The Kent Stater broke news Tuesday that the FBI is investigating Kent State associate professor of history Julio Pino for potential links to the radical terrorist group ISIS. It’s since made national headlines and led to an array of reactions across the country.

It is not yet known whether Pino is guilty or innocent, but the professor has already been indicted in the eyes of many. Some are terrified, while others are wondering why Pino is still employed, but it is too soon to make a judgment on the investigation, both from the FBI and public perspective.

For Kent State, this is yet another negative mark on its reputation: the shootings on May 4, 1970, a professor's arrest for having sexual relations with a 15-year-old boy and now Pino's alleged involvement with ISIS.

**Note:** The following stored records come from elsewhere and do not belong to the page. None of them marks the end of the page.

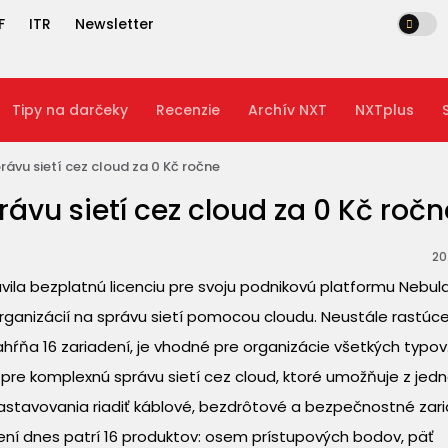
F
ITR
Newsletter
Tipy na darčeky
Recenzie
Archív NXT
NXTplus
ávu sietí cez cloud za 0 Kč ročne
ávu sietí cez cloud za 0 Kč ročn
20
la bezplatnú licenciu pre svoju podnikovú platformu Nebula
ganizácií na správu sietí pomocou cloudu. Neustále rastúc
ahŕňa 16 zariadení, je vhodné pre organizácie všetkých typov
ie pre komplexnú správu sietí cez cloud, ktoré umožňuje z jed
astavovania riadiť káblové, bezdrôtové a bezpečnostné zari
dení dnes patrí 16 produktov: osem prístupových bodov, päť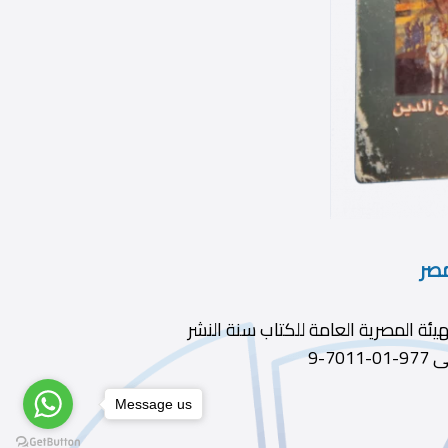
مصر
 زين الدين ديوى 782.1 الطبعة ط1 الناشر الهيئة المصرية العامة للكتاب سنة النشر
Message us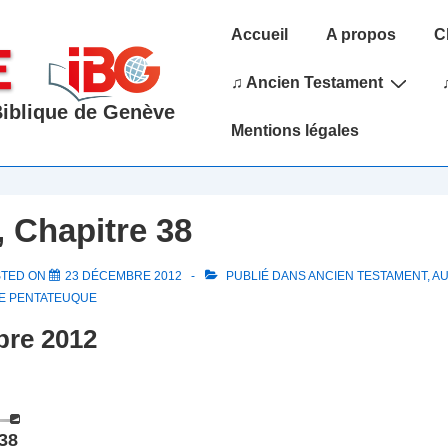
Main
Accueil
A propos
C
Navigation
♫ Ancien Testament
 Biblique de Genève
Mentions légales
 Chapitre 38
STED ON
23 DÉCEMBRE 2012
PUBLIÉ DANS
ANCIEN TESTAMENT
,
AU
E PENTATEUQUE
bre 2012
38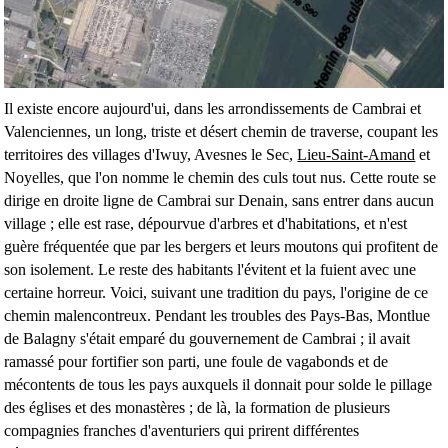
Il existe encore aujourd'ui, dans les arrondissements de Cambrai et
Valenciennes, un long, triste et désert chemin de traverse, coupant les
territoires des villages d'Iwuy, Avesnes le Sec,
Lieu-Saint-Amand
et
Noyelles, que l'on nomme le chemin des culs tout nus. Cette route se
dirige en droite ligne de Cambrai sur Denain, sans entrer dans aucun
village ; elle est rase, dépourvue d'arbres et d'habitations, et n'est
guère fréquentée que par les bergers et leurs moutons qui profitent de
son isolement. Le reste des habitants l'évitent et la fuient avec une
certaine horreur. Voici, suivant une tradition du pays, l'origine de ce
chemin malencontreux. Pendant les troubles des Pays-Bas, Montlue
de Balagny s'était emparé du gouvernement de Cambrai ; il avait
ramassé pour fortifier son parti, une foule de vagabonds et de
mécontents de tous les pays auxquels il donnait pour solde le pillage
des églises et des monastères ; de là, la formation de plusieurs
compagnies franches d'aventuriers qui prirent différentes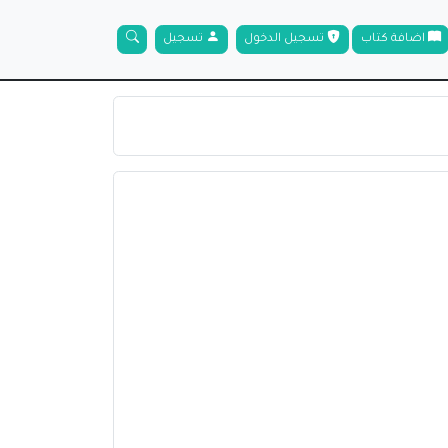
اضافة كتاب
تسجيل الدخول
تسجيل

The problem is these events are not items the current administration can actively do much about or prevent. These are the actions of the few that affect the reputation of the many. But should they?

Why must this type of incident once again define Kent State's overall reputation? How can one convict a school — or even one man — based off the report it's possible a professor has connections with a radical organization when there is not yet proof?

When people across the country consume news this week, they will see Kent State once again cast in a negative light, but it does not reflect the university as a whole or even necessarily accuracy. Until the FBI releases the findings of its investigation, there is no point to unfounded speculation about a university that has had more than its fair share of negative attention.